The winning canopy design submitted by British architect Norman Foster in a 2001 competition for the West Kowloon arts and cultural hub was among 12 designs disqualified for technical reasons.
According to people familiar with the selection process, jury chairman Lord Rothschild had said he wanted to include all disqualified entries in the shortlisting preview.
The claim was supported by confidential documents on the troubled contest disclosed by the government last Friday under lawmakers' pressure, as the contest is now at the centre of a conflict-of-interest row involving chief executive candidate Leung Chun-ying.
Legco today will debate whether to invoke the Powers and Privileges Ordinance to force a full disclosure of the West Kowloon documents to find out more about how Foster's design won, as well as Leung's conflict of interest issue.

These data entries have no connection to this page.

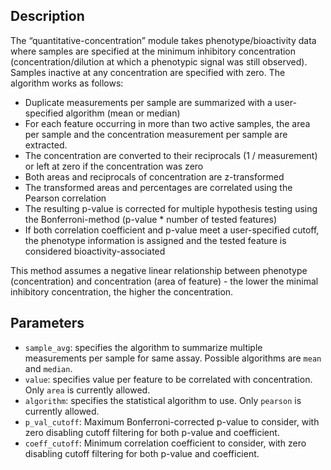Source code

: ## Description

The “quantitative-concentration” module takes phenotype/bioactivity data where samples are specified at the minimum inhibitory concentration (concentration/dilution at which a phenotypic signal was still observed). Samples inactive at any concentration are specified with zero. The algorithm works as follows:

- Duplicate measurements per sample are summarized with a user-specified algorithm (mean or median)
- For each feature occurring in more than two active samples, the area per sample and the concentration measurement per sample are extracted.
- The concentration are converted to their reciprocals (1 / measurement) or left at zero if the concentration was zero
- Both areas and reciprocals of concentration are z-transformed
- The transformed areas and percentages are correlated using the Pearson correlation
- The resulting p-value is corrected for multiple hypothesis testing using the Bonferroni-method (p-value * number of tested features)
- If both correlation coefficient and p-value meet a user-specified cutoff, the phenotype information is assigned and the tested feature is considered bioactivity-associated 

This method assumes a negative linear relationship between phenotype (concentration) and concentration (area of feature) - the lower the minimal inhibitory concentration, the higher the concentration.


## Parameters

- `sample_avg`: specifies the algorithm to summarize multiple measurements per sample for same assay. Possible algorithms are `mean` and `median`.
- `value`: specifies value per feature to be correlated with concentration. Only `area` is currently allowed.
- `algorithm`: specifies the statistical algorithm to use. Only `pearson` is currently allowed.
- `p_val_cutoff`: Maximum Bonferroni-corrected p-value to consider, with zero disabling cutoff filtering for both p-value and coefficient.
- `coeff_cutoff`: Minimum correlation coefficient to consider, with zero disabling cutoff filtering for both p-value and coefficient.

Professor Chang Hsin-kang, former president of City University who served as a fellow juror, said the jury chairman's handling of the selection process had been 'unsettling' to him over the years. He declined to say if Foster's design was initially disqualified. But he said 'there was indeed a disqualified entry that made it to the final round' and that the initial rejection of that scheme was due to its need for reclamation.
'It has never stopped perplexing me as to why the coincidence was so strong,' he said. 'One disqualified by the technical panel ended up getting into the final round,' which had nine finalists.